Task goal: Transcribe every line of the listing below without changing anything, and leave the pictures out of your copy.
Records provided section start
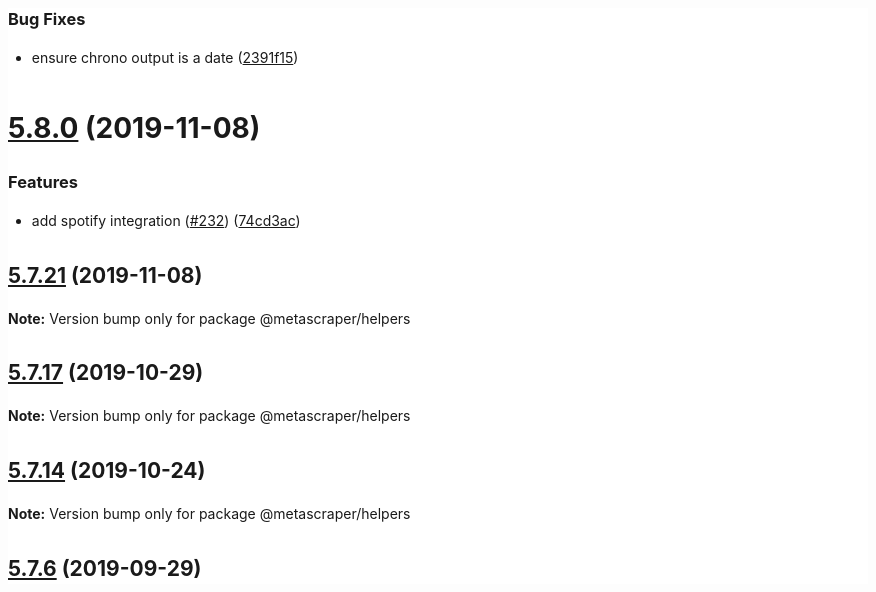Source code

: 
### Bug Fixes

* ensure chrono output is a date ([2391f15](https://github.com/microlinkhq/metascraper/tree/master/packages/metascraper-helpers/commit/2391f15a31de63943a4296baaec21b632da0a5c0))





# [5.8.0](https://github.com/microlinkhq/metascraper/tree/master/packages/metascraper-helpers/compare/v5.7.21...v5.8.0) (2019-11-08)


### Features

* add spotify integration ([#232](https://github.com/microlinkhq/metascraper/tree/master/packages/metascraper-helpers/issues/232)) ([74cd3ac](https://github.com/microlinkhq/metascraper/tree/master/packages/metascraper-helpers/commit/74cd3ac112323baef229b5b49075343997bc628a))





## [5.7.21](https://github.com/microlinkhq/metascraper/tree/master/packages/metascraper-helpers/compare/v5.7.20...v5.7.21) (2019-11-08)

**Note:** Version bump only for package @metascraper/helpers





## [5.7.17](https://github.com/microlinkhq/metascraper/tree/master/packages/metascraper-helpers/compare/v5.7.16...v5.7.17) (2019-10-29)

**Note:** Version bump only for package @metascraper/helpers





## [5.7.14](https://github.com/microlinkhq/metascraper/tree/master/packages/metascraper-helpers/compare/v5.7.13...v5.7.14) (2019-10-24)

**Note:** Version bump only for package @metascraper/helpers





## [5.7.6](https://github.com/microlinkhq/metascraper/tree/master/packages/metascraper-helpers/compare/v5.7.5...v5.7.6) (2019-09-29)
Records provided section end
Exercise result:
Source code

: 
### Bug Fixes

* ensure chrono output is a date ([2391f15](https://github.com/microlinkhq/metascraper/tree/master/packages/metascraper-helpers/commit/2391f15a31de63943a4296baaec21b632da0a5c0))





# [5.8.0](https://github.com/microlinkhq/metascraper/tree/master/packages/metascraper-helpers/compare/v5.7.21...v5.8.0) (2019-11-08)


### Features

* add spotify integration ([#232](https://github.com/microlinkhq/metascraper/tree/master/packages/metascraper-helpers/issues/232)) ([74cd3ac](https://github.com/microlinkhq/metascraper/tree/master/packages/metascraper-helpers/commit/74cd3ac112323baef229b5b49075343997bc628a))





## [5.7.21](https://github.com/microlinkhq/metascraper/tree/master/packages/metascraper-helpers/compare/v5.7.20...v5.7.21) (2019-11-08)

**Note:** Version bump only for package @metascraper/helpers





## [5.7.17](https://github.com/microlinkhq/metascraper/tree/master/packages/metascraper-helpers/compare/v5.7.16...v5.7.17) (2019-10-29)

**Note:** Version bump only for package @metascraper/helpers





## [5.7.14](https://github.com/microlinkhq/metascraper/tree/master/packages/metascraper-helpers/compare/v5.7.13...v5.7.14) (2019-10-24)

**Note:** Version bump only for package @metascraper/helpers





## [5.7.6](https://github.com/microlinkhq/metascraper/tree/master/packages/metascraper-helpers/compare/v5.7.5...v5.7.6) (2019-09-29)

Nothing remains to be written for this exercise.